## WORK TASK
Please restate the records below verbatim, omitting every image they hold.

## EXERCISE MATERIALS

──────

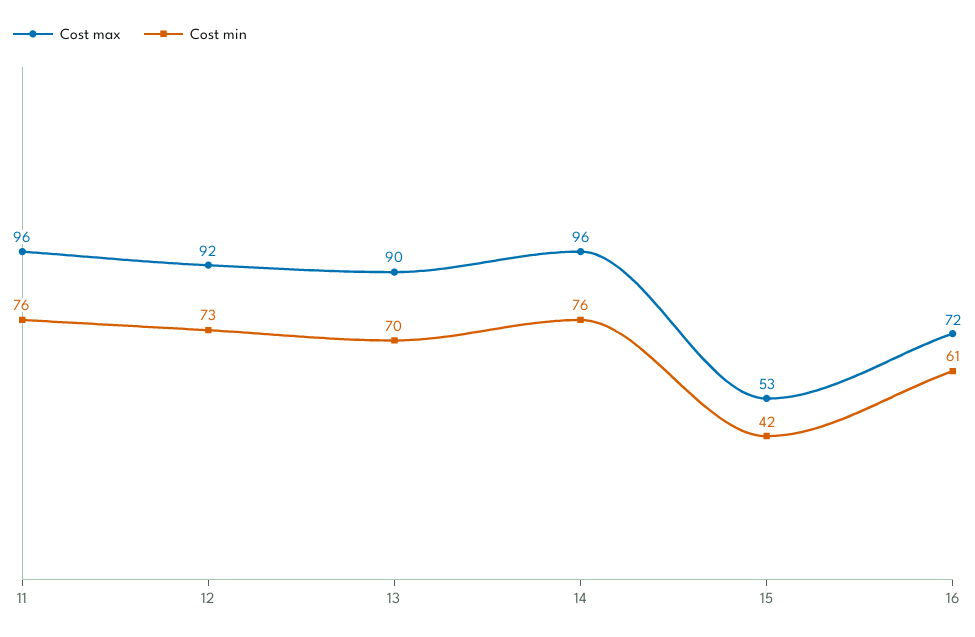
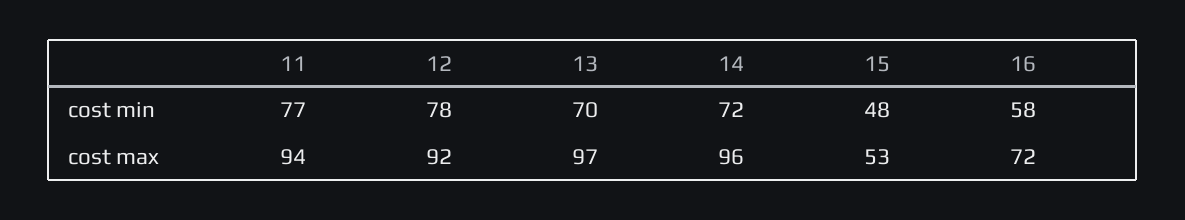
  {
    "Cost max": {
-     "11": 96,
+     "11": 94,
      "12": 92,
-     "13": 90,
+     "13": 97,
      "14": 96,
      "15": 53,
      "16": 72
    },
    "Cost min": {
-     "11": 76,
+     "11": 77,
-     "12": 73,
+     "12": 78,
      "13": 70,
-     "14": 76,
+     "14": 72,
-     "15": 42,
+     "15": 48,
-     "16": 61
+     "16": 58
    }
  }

──────

## WRITTEN ANSWER
  {
    "Cost max": {
-     "11": 96,
+     "11": 94,
      "12": 92,
-     "13": 90,
+     "13": 97,
      "14": 96,
      "15": 53,
      "16": 72
    },
    "Cost min": {
-     "11": 76,
+     "11": 77,
-     "12": 73,
+     "12": 78,
      "13": 70,
-     "14": 76,
+     "14": 72,
-     "15": 42,
+     "15": 48,
-     "16": 61
+     "16": 58
    }
  }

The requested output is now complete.